* [PROVIDED PASSAGE]
··········
Weinstein’s accusers are fame hungry, lawyer says

Harvey Weinstein’s lawyer has said that her client was made a ‘scapegoat’ by women who accused him of sexual molestation.

Speaking with ITv News, Weinstein’s lawyer, Donna Rotunno, said her client was “not a rapist” and accused the #MeToo movement of going “too far”.

“I met with Harvey, I spoke with Harvey and from day one I didn’t believe that he was a rapist,” she told the news outlet in her first UK broadcast interview.

“Harvey has the right to a defence. Harvey has the right to a fair trial. Harvey has the right to be presumed innocent,” Donna said. “I do think he’s been made a scapegoat and I think that Harvey is accused of doing things that have happened for decades and decades and decades.”

Once one of Hollywood’s most powerful producers, Weinstein has been accused of sexual assault, harassment and misconduct by dozens of women, from famous actresses to assistants at his former company, that triggered the #MeToo movement.

Irobiko Chimezie

Image: Harvey Weinstein

A phrase that was originally coined in 2006 by sexual harassment survivor and activist Tarana Burke, the #MeToo hashtag took off in the wake of allegations against the film executive.

Weinstein, who recently underwent back surgery, is charged in New York with raping a woman in a Manhattan hotel room in 2013 and forcibly performing a sex act on another woman in the city in 2006.

Los Angeles prosecutors charged Weinstein on Monday with sexually assaulting two women there on successive nights during Oscars week in 2013. The 67-year-old has said any sexual activity was consensual.

Asked if the #Metoo movement had gone to far, Ms Rotunno replied: “I do think anything that strips of your right to a fair trial puts you in a circumstance you have to say that it’s gone too far…There was almost a celebrity status that comes with making some kind of a claim against Harvey.”

She added: “I think that band of sisterhood may cloud the true events and facts.”

The New York lawyer told ITV News Correspondent Rebecca Barry she was confident that under cross-examination she would successfully challenge the defence’s case against her client.

Questioned on whether a woman would accuse a man of rape because they’re fame hungry, Ms Rotunno said: “I think to say that women won’t lie is not true. I think women do lie, I think women have lied and that’s the unbelievable benefit of cross examination.”
··········
Saved entries:
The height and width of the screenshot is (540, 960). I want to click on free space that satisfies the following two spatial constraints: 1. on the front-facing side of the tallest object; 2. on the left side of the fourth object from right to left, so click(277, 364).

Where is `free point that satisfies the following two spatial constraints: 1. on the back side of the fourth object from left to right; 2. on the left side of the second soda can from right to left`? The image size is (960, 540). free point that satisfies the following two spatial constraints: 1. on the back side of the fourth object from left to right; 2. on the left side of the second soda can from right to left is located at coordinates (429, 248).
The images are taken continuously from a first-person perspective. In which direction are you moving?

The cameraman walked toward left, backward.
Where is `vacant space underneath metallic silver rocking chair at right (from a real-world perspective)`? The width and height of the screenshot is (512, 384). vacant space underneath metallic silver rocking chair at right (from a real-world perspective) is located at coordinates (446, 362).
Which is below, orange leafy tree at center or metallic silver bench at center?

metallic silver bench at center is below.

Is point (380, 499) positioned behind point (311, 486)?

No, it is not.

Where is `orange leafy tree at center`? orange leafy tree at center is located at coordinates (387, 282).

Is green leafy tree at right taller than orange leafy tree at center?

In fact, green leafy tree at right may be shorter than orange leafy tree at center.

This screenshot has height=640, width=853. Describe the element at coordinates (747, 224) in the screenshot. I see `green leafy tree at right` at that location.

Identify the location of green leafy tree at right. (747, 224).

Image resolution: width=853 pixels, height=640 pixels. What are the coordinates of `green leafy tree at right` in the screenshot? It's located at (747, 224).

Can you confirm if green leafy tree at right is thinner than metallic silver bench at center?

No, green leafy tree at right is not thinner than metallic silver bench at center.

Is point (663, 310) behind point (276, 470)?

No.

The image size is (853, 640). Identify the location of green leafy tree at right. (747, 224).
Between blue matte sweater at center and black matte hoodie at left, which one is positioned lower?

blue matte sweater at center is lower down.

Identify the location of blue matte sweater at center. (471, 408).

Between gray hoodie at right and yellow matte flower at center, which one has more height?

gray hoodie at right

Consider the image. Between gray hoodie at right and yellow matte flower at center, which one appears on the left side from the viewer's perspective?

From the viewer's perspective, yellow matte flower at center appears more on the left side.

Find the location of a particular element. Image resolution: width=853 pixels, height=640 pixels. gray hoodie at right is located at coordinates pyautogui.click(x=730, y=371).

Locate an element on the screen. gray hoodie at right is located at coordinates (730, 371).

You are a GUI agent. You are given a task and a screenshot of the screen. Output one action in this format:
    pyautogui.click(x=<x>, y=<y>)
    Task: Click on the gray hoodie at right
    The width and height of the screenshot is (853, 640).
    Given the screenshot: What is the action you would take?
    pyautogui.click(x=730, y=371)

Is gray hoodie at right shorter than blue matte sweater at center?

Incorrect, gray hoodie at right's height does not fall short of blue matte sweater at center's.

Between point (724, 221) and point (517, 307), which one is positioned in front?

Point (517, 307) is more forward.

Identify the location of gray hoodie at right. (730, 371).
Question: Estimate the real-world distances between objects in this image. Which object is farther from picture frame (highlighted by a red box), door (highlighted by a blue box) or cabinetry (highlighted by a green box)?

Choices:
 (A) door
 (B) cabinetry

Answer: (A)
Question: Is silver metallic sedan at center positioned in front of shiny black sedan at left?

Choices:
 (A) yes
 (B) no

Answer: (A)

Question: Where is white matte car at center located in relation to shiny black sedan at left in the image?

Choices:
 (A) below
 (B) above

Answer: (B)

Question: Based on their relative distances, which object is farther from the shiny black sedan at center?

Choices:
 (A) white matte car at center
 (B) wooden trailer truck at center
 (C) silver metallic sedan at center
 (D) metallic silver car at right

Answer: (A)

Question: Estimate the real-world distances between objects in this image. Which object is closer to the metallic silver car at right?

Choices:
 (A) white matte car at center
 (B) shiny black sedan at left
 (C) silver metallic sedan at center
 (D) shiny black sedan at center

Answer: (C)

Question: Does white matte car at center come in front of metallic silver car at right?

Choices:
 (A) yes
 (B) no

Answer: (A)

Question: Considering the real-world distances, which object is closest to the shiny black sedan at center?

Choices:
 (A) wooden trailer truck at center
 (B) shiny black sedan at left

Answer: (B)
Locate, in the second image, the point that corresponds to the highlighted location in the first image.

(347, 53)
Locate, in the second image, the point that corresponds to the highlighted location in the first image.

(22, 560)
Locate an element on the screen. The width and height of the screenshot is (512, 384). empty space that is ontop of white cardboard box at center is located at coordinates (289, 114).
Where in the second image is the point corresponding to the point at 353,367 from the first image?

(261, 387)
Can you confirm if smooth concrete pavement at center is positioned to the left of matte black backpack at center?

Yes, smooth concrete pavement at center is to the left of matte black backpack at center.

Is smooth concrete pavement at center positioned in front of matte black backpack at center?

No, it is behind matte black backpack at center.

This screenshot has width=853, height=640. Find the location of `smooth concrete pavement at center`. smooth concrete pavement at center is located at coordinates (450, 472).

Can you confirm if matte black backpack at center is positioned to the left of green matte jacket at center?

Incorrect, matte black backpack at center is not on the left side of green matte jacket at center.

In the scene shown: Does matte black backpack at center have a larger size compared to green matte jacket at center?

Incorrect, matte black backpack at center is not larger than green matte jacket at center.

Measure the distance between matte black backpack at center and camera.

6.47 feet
··········
Transcribe the entire article about Harvey Weinstein's lawyer, word for word. None of the entries are needed here.

Weinstein’s accusers are fame hungry, lawyer says

Harvey Weinstein’s lawyer has said that her client was made a ‘scapegoat’ by women who accused him of sexual molestation.

Speaking with ITv News, Weinstein’s lawyer, Donna Rotunno, said her client was “not a rapist” and accused the #MeToo movement of going “too far”.

“I met with Harvey, I spoke with Harvey and from day one I didn’t believe that he was a rapist,” she told the news outlet in her first UK broadcast interview.

“Harvey has the right to a defence. Harvey has the right to a fair trial. Harvey has the right to be presumed innocent,” Donna said. “I do think he’s been made a scapegoat and I think that Harvey is accused of doing things that have happened for decades and decades and decades.”

Once one of Hollywood’s most powerful producers, Weinstein has been accused of sexual assault, harassment and misconduct by dozens of women, from famous actresses to assistants at his former company, that triggered the #MeToo movement.

Irobiko Chimezie

Image: Harvey Weinstein

A phrase that was originally coined in 2006 by sexual harassment survivor and activist Tarana Burke, the #MeToo hashtag took off in the wake of allegations against the film executive.

Weinstein, who recently underwent back surgery, is charged in New York with raping a woman in a Manhattan hotel room in 2013 and forcibly performing a sex act on another woman in the city in 2006.

Los Angeles prosecutors charged Weinstein on Monday with sexually assaulting two women there on successive nights during Oscars week in 2013. The 67-year-old has said any sexual activity was consensual.

Asked if the #Metoo movement had gone to far, Ms Rotunno replied: “I do think anything that strips of your right to a fair trial puts you in a circumstance you have to say that it’s gone too far…There was almost a celebrity status that comes with making some kind of a claim against Harvey.”

She added: “I think that band of sisterhood may cloud the true events and facts.”

The New York lawyer told ITV News Correspondent Rebecca Barry she was confident that under cross-examination she would successfully challenge the defence’s case against her client.

Questioned on whether a woman would accuse a man of rape because they’re fame hungry, Ms Rotunno said: “I think to say that women won’t lie is not true. I think women do lie, I think women have lied and that’s the unbelievable benefit of cross examination.”